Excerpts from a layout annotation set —
# # # # #

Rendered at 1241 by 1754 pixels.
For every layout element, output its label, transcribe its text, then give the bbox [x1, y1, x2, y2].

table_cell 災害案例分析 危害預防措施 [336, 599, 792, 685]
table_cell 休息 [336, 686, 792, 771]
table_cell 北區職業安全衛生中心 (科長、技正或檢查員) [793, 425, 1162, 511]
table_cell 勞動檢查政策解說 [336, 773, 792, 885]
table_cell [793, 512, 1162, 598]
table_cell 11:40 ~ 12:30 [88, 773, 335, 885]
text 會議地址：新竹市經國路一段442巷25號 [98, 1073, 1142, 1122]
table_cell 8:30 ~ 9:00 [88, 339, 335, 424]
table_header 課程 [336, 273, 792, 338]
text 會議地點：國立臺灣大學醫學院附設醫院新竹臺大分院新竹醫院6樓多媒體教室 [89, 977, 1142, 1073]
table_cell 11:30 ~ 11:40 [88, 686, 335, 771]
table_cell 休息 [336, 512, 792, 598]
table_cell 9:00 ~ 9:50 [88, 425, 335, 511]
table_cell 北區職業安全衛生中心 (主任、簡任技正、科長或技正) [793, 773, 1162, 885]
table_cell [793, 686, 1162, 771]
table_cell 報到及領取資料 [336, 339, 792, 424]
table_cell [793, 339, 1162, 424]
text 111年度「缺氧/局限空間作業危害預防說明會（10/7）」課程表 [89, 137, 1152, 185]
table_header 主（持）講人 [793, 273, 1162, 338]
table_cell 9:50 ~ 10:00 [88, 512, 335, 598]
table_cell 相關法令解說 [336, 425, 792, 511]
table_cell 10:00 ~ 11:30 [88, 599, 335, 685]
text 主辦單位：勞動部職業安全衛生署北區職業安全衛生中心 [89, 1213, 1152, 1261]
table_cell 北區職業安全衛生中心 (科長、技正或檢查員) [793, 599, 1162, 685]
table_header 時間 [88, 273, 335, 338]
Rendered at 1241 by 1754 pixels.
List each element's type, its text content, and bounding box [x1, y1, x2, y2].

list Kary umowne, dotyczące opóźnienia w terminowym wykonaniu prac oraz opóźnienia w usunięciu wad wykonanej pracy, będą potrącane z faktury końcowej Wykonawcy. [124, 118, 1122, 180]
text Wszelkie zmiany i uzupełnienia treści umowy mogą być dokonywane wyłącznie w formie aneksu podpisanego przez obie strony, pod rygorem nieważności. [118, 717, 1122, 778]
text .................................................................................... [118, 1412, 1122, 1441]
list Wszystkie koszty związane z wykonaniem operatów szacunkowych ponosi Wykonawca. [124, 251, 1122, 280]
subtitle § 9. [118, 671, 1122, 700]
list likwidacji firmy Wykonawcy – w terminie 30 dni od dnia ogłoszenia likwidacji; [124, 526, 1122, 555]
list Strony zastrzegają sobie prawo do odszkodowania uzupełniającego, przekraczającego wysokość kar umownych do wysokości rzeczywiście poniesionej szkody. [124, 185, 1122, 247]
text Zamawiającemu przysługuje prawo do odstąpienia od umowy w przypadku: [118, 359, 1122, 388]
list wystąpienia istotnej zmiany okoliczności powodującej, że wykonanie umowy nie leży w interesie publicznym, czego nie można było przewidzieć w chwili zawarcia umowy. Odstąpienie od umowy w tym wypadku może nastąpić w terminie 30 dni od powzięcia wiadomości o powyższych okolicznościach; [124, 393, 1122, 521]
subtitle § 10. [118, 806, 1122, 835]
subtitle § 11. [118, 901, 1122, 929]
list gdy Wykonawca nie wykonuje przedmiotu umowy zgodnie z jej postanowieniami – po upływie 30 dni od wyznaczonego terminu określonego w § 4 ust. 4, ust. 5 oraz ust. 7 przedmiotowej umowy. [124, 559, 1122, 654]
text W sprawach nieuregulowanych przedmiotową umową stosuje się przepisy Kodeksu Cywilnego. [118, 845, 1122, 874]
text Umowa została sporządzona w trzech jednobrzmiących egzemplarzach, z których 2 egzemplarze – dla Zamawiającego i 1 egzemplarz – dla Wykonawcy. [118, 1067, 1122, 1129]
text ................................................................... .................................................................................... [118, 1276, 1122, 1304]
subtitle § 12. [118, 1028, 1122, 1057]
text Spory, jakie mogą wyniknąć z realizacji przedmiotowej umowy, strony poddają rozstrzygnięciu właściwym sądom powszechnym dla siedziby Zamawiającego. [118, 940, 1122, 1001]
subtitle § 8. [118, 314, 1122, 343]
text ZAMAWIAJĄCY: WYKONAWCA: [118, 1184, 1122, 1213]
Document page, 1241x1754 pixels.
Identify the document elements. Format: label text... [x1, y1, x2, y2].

# # # # #

Write out the material again, putting "column_header" in place of every "table_header" and leaving everything else unchanged.

Answer for this exercise —
Rendered at 1241 by 1754 pixels.
For every layout element, output its label, transcribe its text, then give the bbox [x1, y1, x2, y2].

table_cell 災害案例分析 危害預防措施 [336, 599, 792, 685]
table_cell 休息 [336, 686, 792, 771]
table_cell 北區職業安全衛生中心 (科長、技正或檢查員) [793, 425, 1162, 511]
table_cell 勞動檢查政策解說 [336, 773, 792, 885]
table_cell [793, 512, 1162, 598]
table_cell 11:40 ~ 12:30 [88, 773, 335, 885]
text 會議地址：新竹市經國路一段442巷25號 [98, 1073, 1142, 1122]
table_cell 8:30 ~ 9:00 [88, 339, 335, 424]
column_header 課程 [336, 273, 792, 338]
text 會議地點：國立臺灣大學醫學院附設醫院新竹臺大分院新竹醫院6樓多媒體教室 [89, 977, 1142, 1073]
table_cell 11:30 ~ 11:40 [88, 686, 335, 771]
table_cell 休息 [336, 512, 792, 598]
table_cell 9:00 ~ 9:50 [88, 425, 335, 511]
table_cell 北區職業安全衛生中心 (主任、簡任技正、科長或技正) [793, 773, 1162, 885]
table_cell [793, 686, 1162, 771]
table_cell 報到及領取資料 [336, 339, 792, 424]
table_cell [793, 339, 1162, 424]
text 111年度「缺氧/局限空間作業危害預防說明會（10/7）」課程表 [89, 137, 1152, 185]
column_header 主（持）講人 [793, 273, 1162, 338]
table_cell 9:50 ~ 10:00 [88, 512, 335, 598]
table_cell 相關法令解說 [336, 425, 792, 511]
table_cell 10:00 ~ 11:30 [88, 599, 335, 685]
text 主辦單位：勞動部職業安全衛生署北區職業安全衛生中心 [89, 1213, 1152, 1261]
table_cell 北區職業安全衛生中心 (科長、技正或檢查員) [793, 599, 1162, 685]
column_header 時間 [88, 273, 335, 338]
Rendered at 1241 by 1754 pixels.
List each element's type, its text content, and bounding box [x1, y1, x2, y2].

list Kary umowne, dotyczące opóźnienia w terminowym wykonaniu prac oraz opóźnienia w usunięciu wad wykonanej pracy, będą potrącane z faktury końcowej Wykonawcy. [124, 118, 1122, 180]
text Wszelkie zmiany i uzupełnienia treści umowy mogą być dokonywane wyłącznie w formie aneksu podpisanego przez obie strony, pod rygorem nieważności. [118, 717, 1122, 778]
text .................................................................................... [118, 1412, 1122, 1441]
list Wszystkie koszty związane z wykonaniem operatów szacunkowych ponosi Wykonawca. [124, 251, 1122, 280]
subtitle § 9. [118, 671, 1122, 700]
list likwidacji firmy Wykonawcy – w terminie 30 dni od dnia ogłoszenia likwidacji; [124, 526, 1122, 555]
list Strony zastrzegają sobie prawo do odszkodowania uzupełniającego, przekraczającego wysokość kar umownych do wysokości rzeczywiście poniesionej szkody. [124, 185, 1122, 247]
text Zamawiającemu przysługuje prawo do odstąpienia od umowy w przypadku: [118, 359, 1122, 388]
list wystąpienia istotnej zmiany okoliczności powodującej, że wykonanie umowy nie leży w interesie publicznym, czego nie można było przewidzieć w chwili zawarcia umowy. Odstąpienie od umowy w tym wypadku może nastąpić w terminie 30 dni od powzięcia wiadomości o powyższych okolicznościach; [124, 393, 1122, 521]
subtitle § 10. [118, 806, 1122, 835]
subtitle § 11. [118, 901, 1122, 929]
list gdy Wykonawca nie wykonuje przedmiotu umowy zgodnie z jej postanowieniami – po upływie 30 dni od wyznaczonego terminu określonego w § 4 ust. 4, ust. 5 oraz ust. 7 przedmiotowej umowy. [124, 559, 1122, 654]
text W sprawach nieuregulowanych przedmiotową umową stosuje się przepisy Kodeksu Cywilnego. [118, 845, 1122, 874]
text Umowa została sporządzona w trzech jednobrzmiących egzemplarzach, z których 2 egzemplarze – dla Zamawiającego i 1 egzemplarz – dla Wykonawcy. [118, 1067, 1122, 1129]
text ................................................................... .................................................................................... [118, 1276, 1122, 1304]
subtitle § 12. [118, 1028, 1122, 1057]
text Spory, jakie mogą wyniknąć z realizacji przedmiotowej umowy, strony poddają rozstrzygnięciu właściwym sądom powszechnym dla siedziby Zamawiającego. [118, 940, 1122, 1001]
subtitle § 8. [118, 314, 1122, 343]
text ZAMAWIAJĄCY: WYKONAWCA: [118, 1184, 1122, 1213]
Document page, 1241x1754 pixels.
Identify the document elements. Format: label text... [x1, y1, x2, y2].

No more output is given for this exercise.